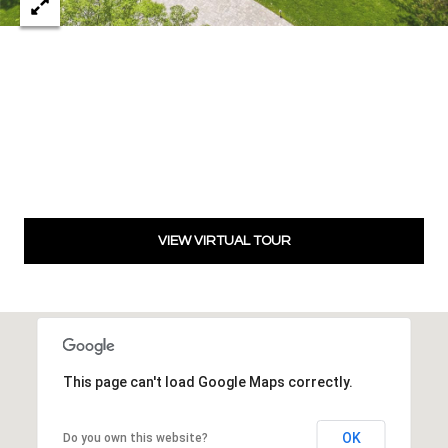
8
t
h
S
t
r
e
e
t
,
VIEW VIRTUAL TOUR
O
k
l
a
h
This page can't load Google Maps correctly.
o
m
a
OK
Do you own this website?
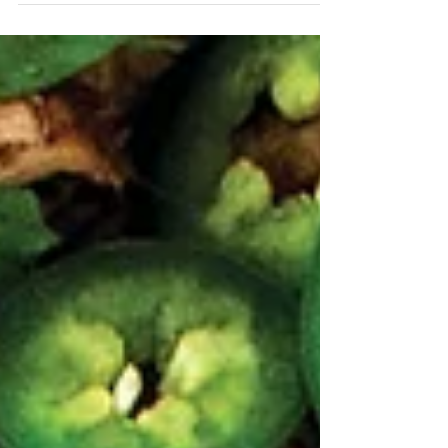
you have a complete meal! Ingredients 2 Tbsp Key
Lime Infused Olive Oil 1 Small Yellow Onion, diced
small 1 Red Bell Pepper, diced small 1 Jalapeño, diced
4 Cloves Garlic, minced 1 Tbsp Mojo Citrus
Seasoning Salt , freshly ground 1 Tbsp Mojito White
Barrel Aged Balsamic , plus more for finishing 1 cup
Long Grain White Rice, rinsed well 1 ½ cups Chicken
Broth 14.5 oz Cann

§ **What is needed**
The entries above are to be restated verbatim, with no pictures carried over.

§ **Reply to the task**
8
t
h
S
t
r
e
e
t
,
VIEW VIRTUAL TOUR
O
k
l
a
h
This page can't load Google Maps correctly.
o
m
a
OK
Do you own this website?
you have a complete meal! Ingredients 2 Tbsp Key
Lime Infused Olive Oil 1 Small Yellow Onion, diced
small 1 Red Bell Pepper, diced small 1 Jalapeño, diced
4 Cloves Garlic, minced 1 Tbsp Mojo Citrus
Seasoning Salt , freshly ground 1 Tbsp Mojito White
Barrel Aged Balsamic , plus more for finishing 1 cup
Long Grain White Rice, rinsed well 1 ½ cups Chicken
Broth 14.5 oz Cann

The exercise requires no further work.